*SET OF TASKS*:
1. In the piece on the SB827 vote, which things does it say you can draw a straight line between, in order?
2. Can you reproduce the piece on the SB827 vote word for word, everything from "NIMBYs Prevail in" down to "via zoning laws."?

*SELECTED EXCERPT*:
# # # # # # #
NIMBYs Prevail in California
Yesterday, California state legislators voted down SB827, a bill that would have made it much easier to build dense housing in areas close to mass transit. Specifically, the bill would have “allowed for the construction of buildings four to five stories tall within half a mile of rail stops in areas, such as parcels zoned for single-family homes, where they are currently not allowed,” and eliminated the mandate to build parking spaces along with that construction, in areas that are well-served by mass transit. In other words, it would have opened the door to the construction of a significant amount of housing near mass transit, by blocking the ability of localities to stop development via zoning laws.
It is a drastic bill. But California has a drastic problem. The state’s housing shortage is estimated to be something like three and a half million units. The effects of a housing shortage that big: California lacks affordable housing and has a homeless crisis. You can draw a straight line from the housing shortage to the affordable housing crisis to the homeless crisis. These things go together. There are many contributing factors, but pull back a bit and it is obvious that a housing shortage of 3.5 million units—in a state with only 14 million total housing units—is going to make every existing housing unit far more expensive than it should be, and leave millions of people struggling to keep up. Affordable housing is the bedrock of an economically fair society. And California will never, ever have affordable housing as long as its housing supply is so far behind its demand.
# # # # # # #
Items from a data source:
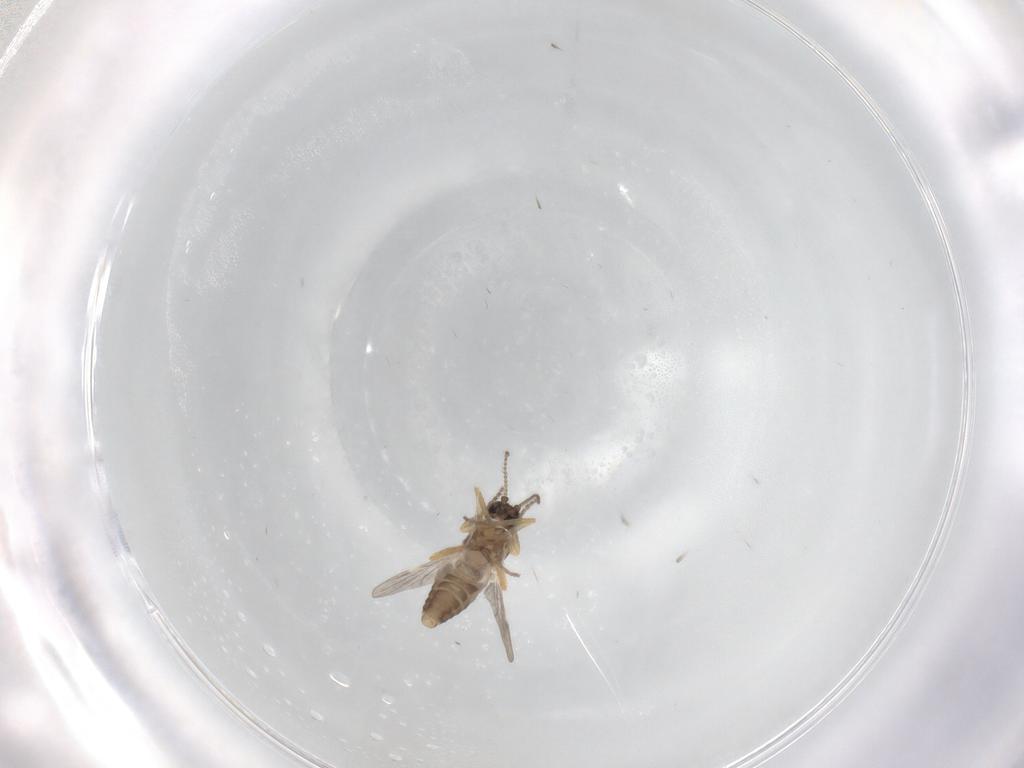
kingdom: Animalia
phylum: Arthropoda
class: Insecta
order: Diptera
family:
# # # # # # #
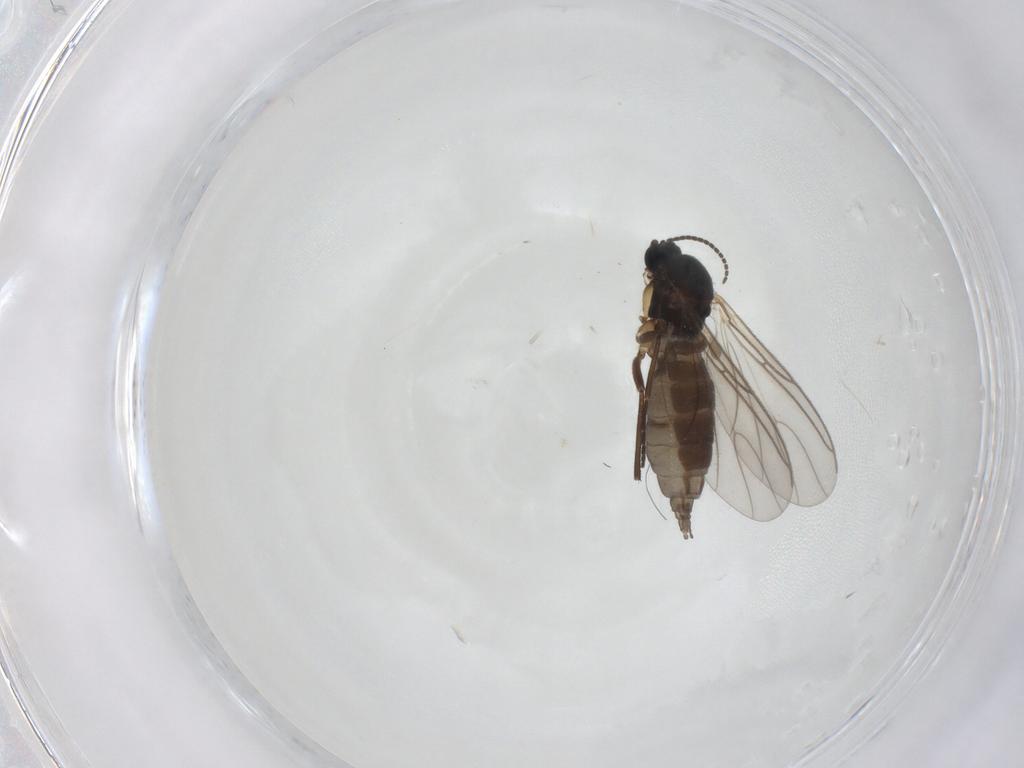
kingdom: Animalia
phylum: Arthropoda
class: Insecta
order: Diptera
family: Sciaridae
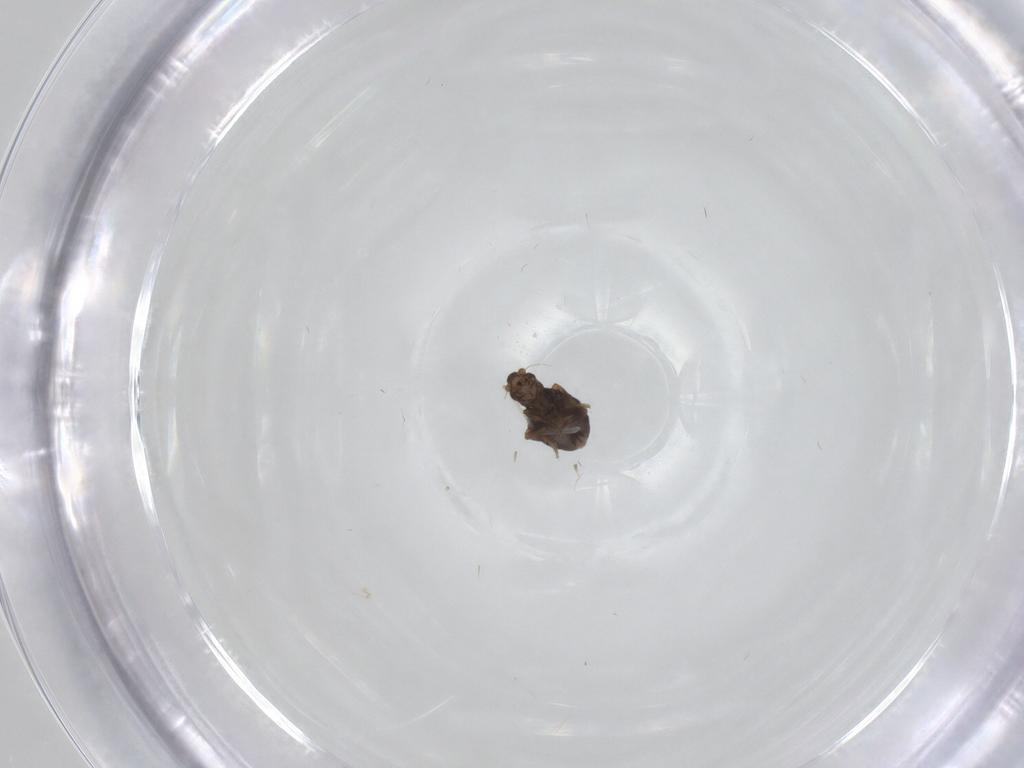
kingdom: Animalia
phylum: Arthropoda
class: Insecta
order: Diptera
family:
# # # # # # #
*RESPONSES TO THE TASKS*:
1. The housing shortage, the affordable housing crisis, and the homeless crisis.

2.
NIMBYs Prevail in California
Yesterday, California state legislators voted down SB827, a bill that would have made it much easier to build dense housing in areas close to mass transit. Specifically, the bill would have “allowed for the construction of buildings four to five stories tall within half a mile of rail stops in areas, such as parcels zoned for single-family homes, where they are currently not allowed,” and eliminated the mandate to build parking spaces along with that construction, in areas that are well-served by mass transit. In other words, it would have opened the door to the construction of a significant amount of housing near mass transit, by blocking the ability of localities to stop development via zoning laws.